The meeting covered a huge range of issues, from the need for support at mealtimes to stop him stuffing too much food in his mouth at once, to how to evacuate him from school if he refuses to move when the fire alarm sounds. Strangely reassuring that these things are taken into account!

Less than two weeks later we got the news that the panel had agreed his EHCP. Hoorah! Up until now I’ve found it very hard reading sentences like ‘P is significantly behind his peers in every area’. But this time I welcomed it. Sentences like this mean that hopefully he will be able to start at school with a clear understanding of his needs, and won’t just be labelled as a difficult child.

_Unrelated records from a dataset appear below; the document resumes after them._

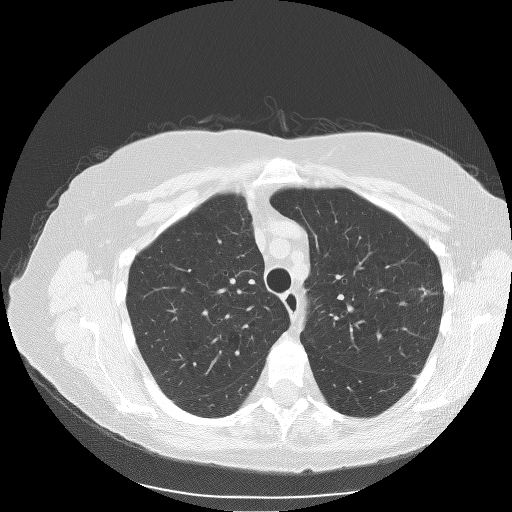
Axial slice from a low-dose chest CT screening exam. Baseline annual screen. Lung window (W 1500 / L -600 HU). Slice 72 of 106 in the series. 512 × 512 image matrix, field of view 360 × 360 mm. Female participant, aged 71 years at enrolment. Former smoker at enrolment.
- Expert-annotated lung lesion, bounding box <406,281,438,312> (left, top, right, bottom; pixels).
- Screening reader's record for this exam (one nodule recorded; not confirmed to be the boxed lesion): non-calcified nodule or mass ≥4 mm, left upper lobe, 15 × 9 mm, spiculated (stellate) margins, soft tissue attenuation.
- Official screen result: positive, change unspecified: nodule(s) >= 4 mm or enlarging nodule(s), mass(es), or other non-specific abnormalities suspicious for lung cancer.
- Later outcome: lung cancer diagnosed 77 days after this screen — adenocarcinoma, NOS, left upper lobe, moderately differentiated (G2), stage IA (AJCC 6th edition), 15 mm at pathology.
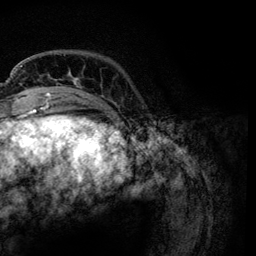
Breast MRI, one axial slice; position 22 of 134 along the scan axis; cropped to one breast; dynamic contrast-enhanced series, time point 2 of 6 at this slice position (early post-contrast); 3 T; TE 4.2 ms, TR 7.9 ms; 256 × 256 image matrix, field of view 170 × 170 mm. Female patient.
Structures marked on this image (semi-automatically segmented with operator editing):
- enhancing-tissue mask used for the functional tumour volume (all voxels passing the contrast-enhancement thresholds inside the analysis volume; usually the tumour): bounding box (x1, y1, x2, y2) in pixels: (21, 65, 87, 95)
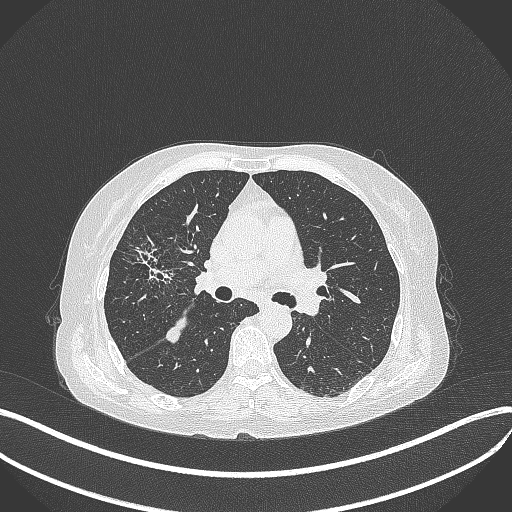
Chest CT, one axial slice; 120 kVp; lung window (W 1500 / L -600 HU); 1 mm slice thickness; 512 × 512 image matrix. Female patient, age 69 years. From the clinical record (not read from this slice): clinical TNM (as recorded): T1b N3 M0.
Structures marked on this image (bounding box drawn by a radiologist):
- lung tumour (recorded histology: small cell carcinoma): box from (x=122, y=236) to (x=183, y=290) px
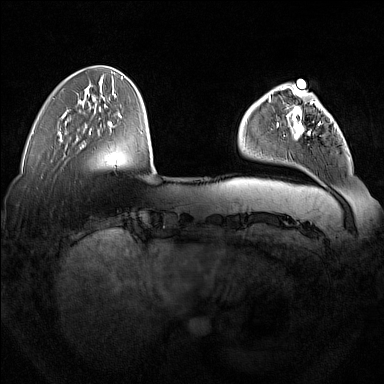
Breast MRI (dynamic contrast-enhanced), one axial slice; slice 42 of 160 in the series (ordered by position); dynamic contrast-enhanced series, time point 2 of 7 at this slice position (early post-contrast); 1.5 T; TE 1.8 ms, TR 5 ms; 1 mm slice thickness; 384 × 384 image matrix, field of view 350 × 350 mm. Female patient.
Structures marked on this image (semi-automatic segmentation, software-assisted and operator-edited):
- enhancing-tissue mask used for the functional tumour volume (all voxels passing the contrast-enhancement thresholds inside the analysis volume; usually the tumour): bounding box <277,92,335,138> (left, top, right, bottom; pixels)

The next stage is for the EHCP to be sent to school and for us to start talking about his transition. Of course they have final decision on how his special educational needs funding is actually spent, but we all know that if he doesn’t get one to one support, they would soon regret it. Ah, the chaos that he could cause….

And the best thing from this process? One simple line from one of the reports feeding into the EHCP – “P is a delightful little boy, who is a joy to know”. This filled me with sunshine when I read it. My gorgeous son will probably hit other children sometimes, pull all the books off the shelf and eat the play-dough, but I know he will be liked, and when it comes down to it, that is what is truly important.